Federated Learning (FL) has been proposed as a privacy-preserving solution for machine learning. However, recent works have shown that Federated Learning can leak private client data through membership attacks. In this paper, we show that the effectiveness of these attacks on the clients negatively correlates with the size of the client datasets and model complexity. Based on this finding, we propose model-agnostic Federated Learning as a privacy-enhancing solution because it enables the use of models of varying complexity in the clients. To this end, we present $\texttt{MaPP-FL}$, a novel privacy-aware FL approach that leverages model compression on the clients while keeping a full model on the server. We compare the performance of $\texttt{MaPP-FL}$ against state-of-the-art model-agnostic FL methods on the CIFAR-10, CIFAR-100, and FEMNIST vision datasets. Our experiments show the effectiveness of $\texttt{MaPP-FL}$ in preserving the clients' and the server's privacy while achieving competitive classification accuracies.
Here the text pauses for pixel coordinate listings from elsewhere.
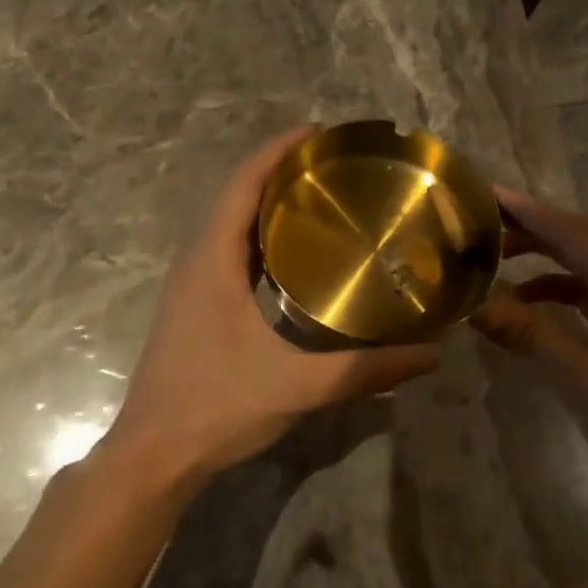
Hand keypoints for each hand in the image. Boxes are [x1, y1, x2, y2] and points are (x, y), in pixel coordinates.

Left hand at [105, 127, 441, 484]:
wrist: (154, 454)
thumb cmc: (218, 408)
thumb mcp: (300, 386)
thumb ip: (368, 370)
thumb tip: (432, 354)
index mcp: (213, 262)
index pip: (242, 185)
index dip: (277, 151)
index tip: (319, 133)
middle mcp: (197, 262)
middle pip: (237, 197)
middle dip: (281, 173)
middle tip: (336, 169)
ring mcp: (192, 287)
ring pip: (231, 227)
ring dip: (269, 206)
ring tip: (323, 202)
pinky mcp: (195, 309)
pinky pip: (229, 255)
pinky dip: (261, 241)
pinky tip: (296, 261)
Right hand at [472, 186, 587, 498]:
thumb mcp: (579, 376)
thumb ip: (527, 333)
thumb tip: (472, 303)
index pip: (570, 231)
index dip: (524, 211)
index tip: (482, 192)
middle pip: (575, 240)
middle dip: (526, 231)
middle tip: (476, 225)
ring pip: (581, 264)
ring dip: (539, 260)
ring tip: (490, 260)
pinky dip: (555, 290)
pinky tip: (523, 302)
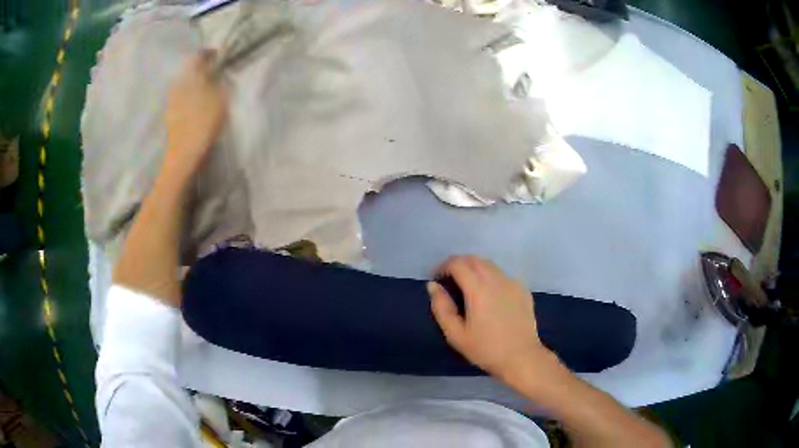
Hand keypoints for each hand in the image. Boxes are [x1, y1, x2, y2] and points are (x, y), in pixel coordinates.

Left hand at [163, 50, 227, 180]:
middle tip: (213, 70)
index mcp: (190, 76)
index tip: (218, 54)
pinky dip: (189, 96)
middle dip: (200, 68)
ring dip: (194, 83)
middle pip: (189, 70)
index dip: (209, 53)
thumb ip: (220, 82)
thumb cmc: (203, 123)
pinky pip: (181, 98)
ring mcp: (172, 101)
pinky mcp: (170, 115)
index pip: (198, 56)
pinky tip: (196, 103)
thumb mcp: (220, 98)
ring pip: (184, 84)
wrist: (184, 154)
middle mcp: (178, 84)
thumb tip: (219, 73)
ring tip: (206, 87)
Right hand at [428, 255, 557, 380]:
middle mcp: (497, 279)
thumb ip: (442, 307)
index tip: (437, 278)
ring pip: (490, 265)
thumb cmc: (486, 349)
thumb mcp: (456, 334)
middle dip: (459, 264)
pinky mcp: (523, 290)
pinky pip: (503, 276)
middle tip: (450, 280)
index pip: (458, 263)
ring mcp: (513, 283)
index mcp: (478, 289)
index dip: (444, 266)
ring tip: (468, 287)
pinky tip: (490, 296)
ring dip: (475, 269)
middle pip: (475, 259)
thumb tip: (433, 285)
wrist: (521, 358)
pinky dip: (491, 278)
翻译：联邦学习（FL）被提出作为一种保护隐私的机器学习解决方案。然而，近期研究表明联邦学习可能通过成员推理攻击泄露客户端的私有数据。本文揭示了此类攻击对客户端的有效性程度与客户端数据集规模及模型复杂度呈负相关关联。基于该发现，我们提出模型无关联邦学习作为隐私增强方案，因其允许客户端采用不同复杂度的模型。为此，我们提出$\texttt{MaPP-FL}$——一种新型隐私感知联邦学习方法，该方法在客户端实施模型压缩的同时保留服务端的完整模型。我们在CIFAR-10、CIFAR-100和FEMNIST视觉数据集上，将$\texttt{MaPP-FL}$与当前最先进的模型无关联邦学习方法进行性能对比。实验结果表明，$\texttt{MaPP-FL}$在保持竞争性分类精度的同时，能有效保护客户端和服务端的隐私。